Di satu sisi, paslon Khofifah relatif lebih diuntungkan, mengingat dirinya merupakan Pimpinan Pusat (PP) Muslimat NU. Dengan posisinya tersebut, sudah barang tentu Khofifah akan memiliki relasi kekuasaan lebih kuat untuk mengakomodasi suara kaum perempuan. Sayangnya, situasi ini nampaknya telah berhasil dibaca oleh pihak Gus Ipul. Perekrutan Puti Guntur Soekarno, yang didaulat sebagai pasangan Gus Ipul, dapat dimaknai sebagai strategi memecah belah suara perempuan. Dengan demikian, klaim bahwa Khofifah merupakan satu-satunya kontestan yang mewakili kalangan perempuan di Pilkada Jatim tidak lagi berlaku.
Namun di sisi lain, unsur gender dapat pula menjadi batu sandungan bagi Khofifah. Karena bisa jadi, isu gender yang dimainkan dalam pilkada nanti akan digiring pada wilayah misogenis. Yakni, dikotimisasi peran sosial melalui koomodifikasi teks-teks keagamaan (Rizter, 2012). Secara teologi, kedudukan perempuan dalam kepemimpinan birokrasi ataupun publik hingga kini masih menjadi term yang mengundang banyak perdebatan.

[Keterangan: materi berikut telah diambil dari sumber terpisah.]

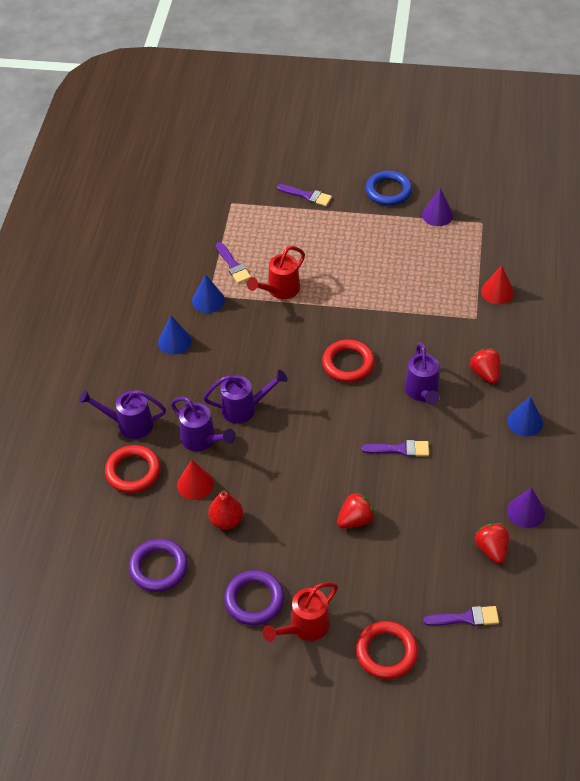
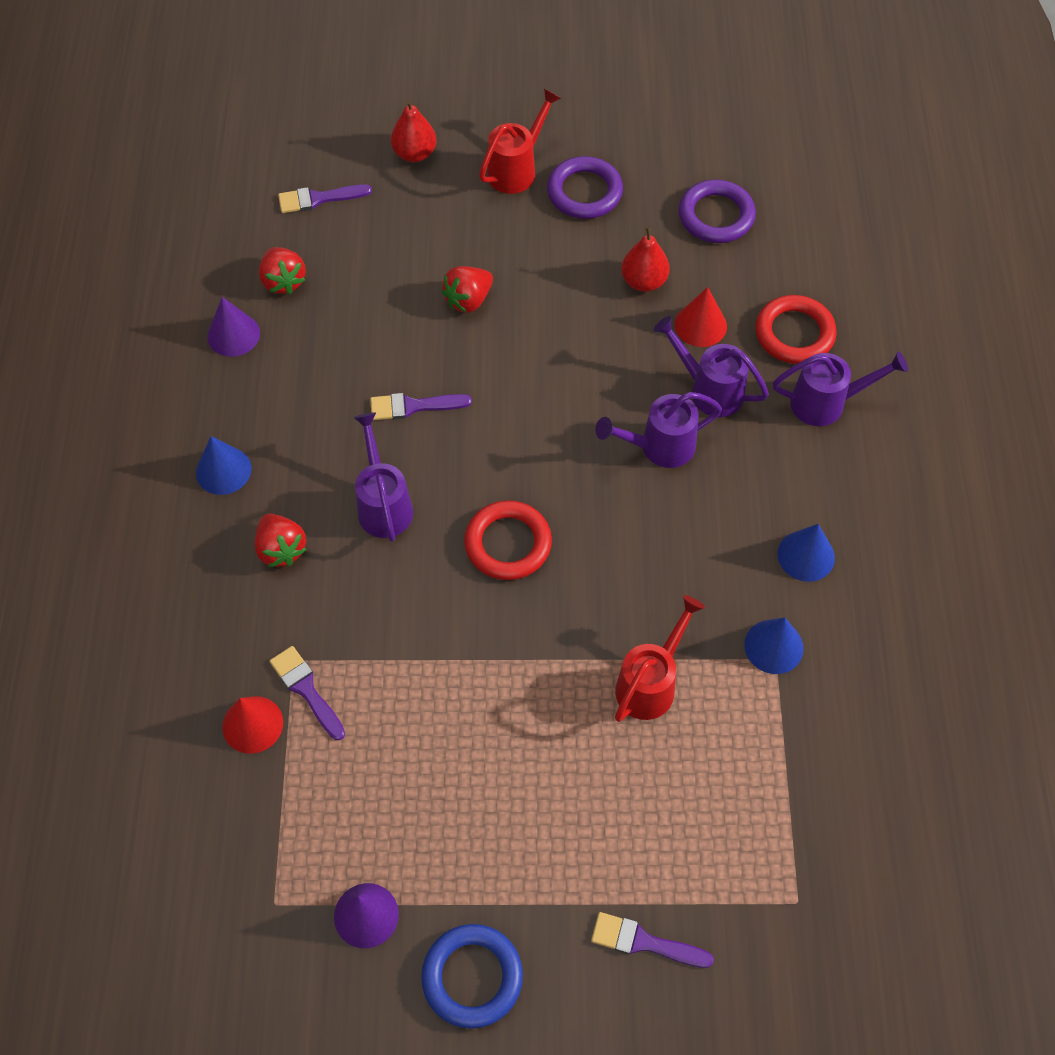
camera: 170 degrees right, 10 degrees up
(233, 265) = (750, 733): purple brush -> purple brush (306, 689)
(386, 652) = (414, 154): red ring -> red pear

Situasi di atas, jelas akan dimanfaatkan oleh pihak Gus Ipul untuk menggoyahkan basis dukungan Khofifah. Dalam konteks politik sektoral, intrumen politik melalui cara demikian berpotensi memiliki daya ampuh. Apalagi, beberapa wilayah Jatim, khususnya daerah Tapal Kuda-Madura, memiliki tipikal fanatisme terhadap simbol keagaman, serta produk kebudayaan lokal yang bias hierarki, seperti patriarki.
Sampai di sini, meski perebutan tahta di wilayah Jatim terjadi dalam ruang kontestasi yang cukup alot, melibatkan unsur religio, ideologi, bahkan gender. Kita sangat berharap jalan sirkulasi politik tertap berjalan demokratis. Sehingga nuansa pilkada sebagai pesta lima tahunan rakyat dapat dinikmati oleh masyarakat Jatim secara damai, sejuk, dan menyenangkan. Semoga.